## [ASSIGNMENT]
Reproduce word for word the part of the text on foreign assistance and U.S. business that begins at the words "To see the possibilities, look" and stops after "operations in Rwanda.".

This means the unsung facilitator of job creation is foreign assistance, which fosters a more enabling environment for private sector investment and trade. Take for example the U.S. state Department “economic statecraft” policy, which is a policy wonk’s way of saying that the state Department prioritizes economic growth. It is official policy in U.S. embassies and development missions all around the world to help more U.S. businesses enter new markets. This means there are significant economic benefits—abroad and at home—to improving things like health, education and regulatory systems in developing countries.

Good for America’s bottom line

Think this only applies to big, household name brand companies? Well, think again. By mobilizing private capital, the Overseas Private Investment Corporation (OPIC) tackles global development challenges while helping U.s. companies expand into areas where investment possibilities would otherwise be too difficult (like Afghanistan, Egypt and Haiti). And three-quarters of OPIC’s investments are with small American businesses—the engines of economic growth.

To see the possibilities, look no further than Westrock Coffee Holdings in Little rock, Arkansas. Westrock Coffee is owned by Scott Ford, entrepreneur and former CEO of Alltel who oversaw the company’s $28 billion buyout by Verizon. In 2009, Rwanda Trading Co., a subsidiary of Westrock Coffee, began purchasing coffee from Rwandan farmers to sell to roasters. One year later, Westrock Coffee began roasting Rwandan coffee in North Little rock. Then earlier this year, OPIC announced it was partnering with Rwanda Trading to provide political risk insurance for the company’s coffee processing operations in Rwanda.

## [Dataset entries]
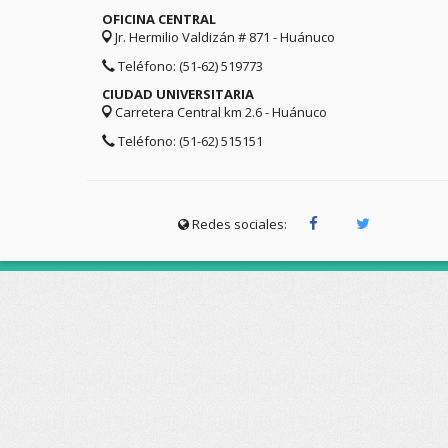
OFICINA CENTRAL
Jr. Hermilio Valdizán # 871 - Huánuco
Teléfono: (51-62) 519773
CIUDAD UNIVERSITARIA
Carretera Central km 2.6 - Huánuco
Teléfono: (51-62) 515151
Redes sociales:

* * *

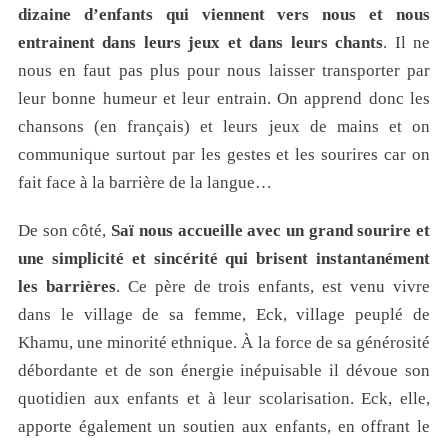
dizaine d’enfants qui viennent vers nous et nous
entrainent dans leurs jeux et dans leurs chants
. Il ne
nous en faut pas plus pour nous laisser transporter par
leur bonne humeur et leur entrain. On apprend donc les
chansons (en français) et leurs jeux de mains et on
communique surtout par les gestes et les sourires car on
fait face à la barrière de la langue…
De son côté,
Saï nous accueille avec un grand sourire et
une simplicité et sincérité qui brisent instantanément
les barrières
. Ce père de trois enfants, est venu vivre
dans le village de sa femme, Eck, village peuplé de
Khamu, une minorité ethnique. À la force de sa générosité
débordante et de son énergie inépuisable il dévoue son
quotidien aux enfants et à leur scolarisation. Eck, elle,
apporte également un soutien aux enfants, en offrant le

==

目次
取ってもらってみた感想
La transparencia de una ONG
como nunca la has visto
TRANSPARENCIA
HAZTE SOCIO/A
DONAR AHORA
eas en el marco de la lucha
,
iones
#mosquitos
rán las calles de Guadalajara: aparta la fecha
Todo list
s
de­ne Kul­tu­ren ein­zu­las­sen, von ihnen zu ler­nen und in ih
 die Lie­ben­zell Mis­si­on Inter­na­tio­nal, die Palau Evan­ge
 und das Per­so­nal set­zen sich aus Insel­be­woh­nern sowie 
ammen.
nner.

## [RESULT OF THE TASK]
To see the possibilities, look no further than Westrock Coffee Holdings in Little rock, Arkansas. Westrock Coffee is owned by Scott Ford, entrepreneur and former CEO of Alltel who oversaw the company’s $28 billion buyout by Verizon. In 2009, Rwanda Trading Co., a subsidiary of Westrock Coffee, began purchasing coffee from Rwandan farmers to sell to roasters. One year later, Westrock Coffee began roasting Rwandan coffee in North Little rock. Then earlier this year, OPIC announced it was partnering with Rwanda Trading to provide political risk insurance for the company’s coffee processing operations in Rwanda.